■ Excerpt ■

+ + + + +

Conversation with an Afghan-Dutch taxi driver

We got back to London yesterday, and were welcomed with atypical London weather – thunderstorms. While it is common to stereotype London’s weather as being typically shitty and grey, it doesn’t normally rain all that heavily here – most of the rain that London gets is what is called “spitting rain” – slow drizzly rain best dealt with with a nice cap.

Also welcoming us was an Afghan-Dutch guy who drove us home in his Merc (we hired him through Uber). We got talking and there were a few interesting things from what he said that I though were Pertinent.

  • When we told him we were from Bangalore he said something that sounded like “cooley”. First we interpreted it as him saying that the city is cool, and then realised that wasn’t what he was saying. Then I thought he was talking about Coolie which was filmed in Bangalore, but it wasn’t that as well. Finally we realised he was talking about Virat Kohli, who plays for Royal Challengers Bangalore. It’s funny how Kohli is identified with Bangalore abroad though he’s only nominally based there only during the IPL season
  • We spoke a bit about the IPL and he said he was disappointed that “our team” lost. A minute later he said the team was Sunrisers Hyderabad. For a while it wasn’t clear as to why the Sunrisers were his team. Then I realised they have two prominent Afghan players – Rashid Khan and Mohammad Nabi.

+ + + + +

■ Exercise data ■
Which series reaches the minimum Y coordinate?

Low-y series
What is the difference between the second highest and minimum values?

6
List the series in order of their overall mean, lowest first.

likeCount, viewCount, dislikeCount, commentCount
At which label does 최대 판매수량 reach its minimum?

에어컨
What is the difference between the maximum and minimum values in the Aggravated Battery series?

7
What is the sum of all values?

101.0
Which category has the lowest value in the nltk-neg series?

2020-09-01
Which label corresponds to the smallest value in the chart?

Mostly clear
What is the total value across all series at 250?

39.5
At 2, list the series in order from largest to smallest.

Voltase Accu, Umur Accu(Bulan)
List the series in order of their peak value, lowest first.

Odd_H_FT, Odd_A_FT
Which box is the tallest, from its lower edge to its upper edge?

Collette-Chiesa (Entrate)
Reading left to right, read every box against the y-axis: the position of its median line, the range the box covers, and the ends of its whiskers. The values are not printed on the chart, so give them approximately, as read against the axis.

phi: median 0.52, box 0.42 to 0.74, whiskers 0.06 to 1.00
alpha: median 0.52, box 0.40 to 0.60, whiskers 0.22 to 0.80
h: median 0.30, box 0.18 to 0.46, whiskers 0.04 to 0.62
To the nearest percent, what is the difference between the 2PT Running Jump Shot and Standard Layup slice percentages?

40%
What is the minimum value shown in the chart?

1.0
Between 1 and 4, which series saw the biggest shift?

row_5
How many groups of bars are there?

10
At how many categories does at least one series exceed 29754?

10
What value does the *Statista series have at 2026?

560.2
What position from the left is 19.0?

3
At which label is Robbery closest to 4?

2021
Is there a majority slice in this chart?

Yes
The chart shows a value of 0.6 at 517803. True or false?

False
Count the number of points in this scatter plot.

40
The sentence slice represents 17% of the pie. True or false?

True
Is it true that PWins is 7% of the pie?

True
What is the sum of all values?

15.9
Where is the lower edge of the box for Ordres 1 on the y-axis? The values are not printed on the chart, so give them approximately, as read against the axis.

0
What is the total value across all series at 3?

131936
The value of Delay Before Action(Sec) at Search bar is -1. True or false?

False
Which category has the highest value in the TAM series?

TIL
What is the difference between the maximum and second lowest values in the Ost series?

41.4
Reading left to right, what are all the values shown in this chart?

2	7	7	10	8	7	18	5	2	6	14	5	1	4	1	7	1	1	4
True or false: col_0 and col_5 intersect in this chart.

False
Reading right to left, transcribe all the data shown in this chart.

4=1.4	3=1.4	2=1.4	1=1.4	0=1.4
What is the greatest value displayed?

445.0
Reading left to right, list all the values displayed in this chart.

+ + + + +

■ Task prompt ■
Could you copy out the entire post above about the conversation with the Afghan-Dutch taxi driver, word for word?

■ Task solution ■
Conversation with an Afghan-Dutch taxi driver

We got back to London yesterday, and were welcomed with atypical London weather – thunderstorms. While it is common to stereotype London’s weather as being typically shitty and grey, it doesn’t normally rain all that heavily here – most of the rain that London gets is what is called “spitting rain” – slow drizzly rain best dealt with with a nice cap.

Also welcoming us was an Afghan-Dutch guy who drove us home in his Merc (we hired him through Uber). We got talking and there were a few interesting things from what he said that I though were Pertinent.

  • When we told him we were from Bangalore he said something that sounded like “cooley”. First we interpreted it as him saying that the city is cool, and then realised that wasn’t what he was saying. Then I thought he was talking about Coolie which was filmed in Bangalore, but it wasn’t that as well. Finally we realised he was talking about Virat Kohli, who plays for Royal Challengers Bangalore. It’s funny how Kohli is identified with Bangalore abroad though he’s only nominally based there only during the IPL season
  • We spoke a bit about the IPL and he said he was disappointed that “our team” lost. A minute later he said the team was Sunrisers Hyderabad. For a while it wasn’t clear as to why the Sunrisers were his team. Then I realised they have two prominent Afghan players – Rashid Khan and Mohammad Nabi.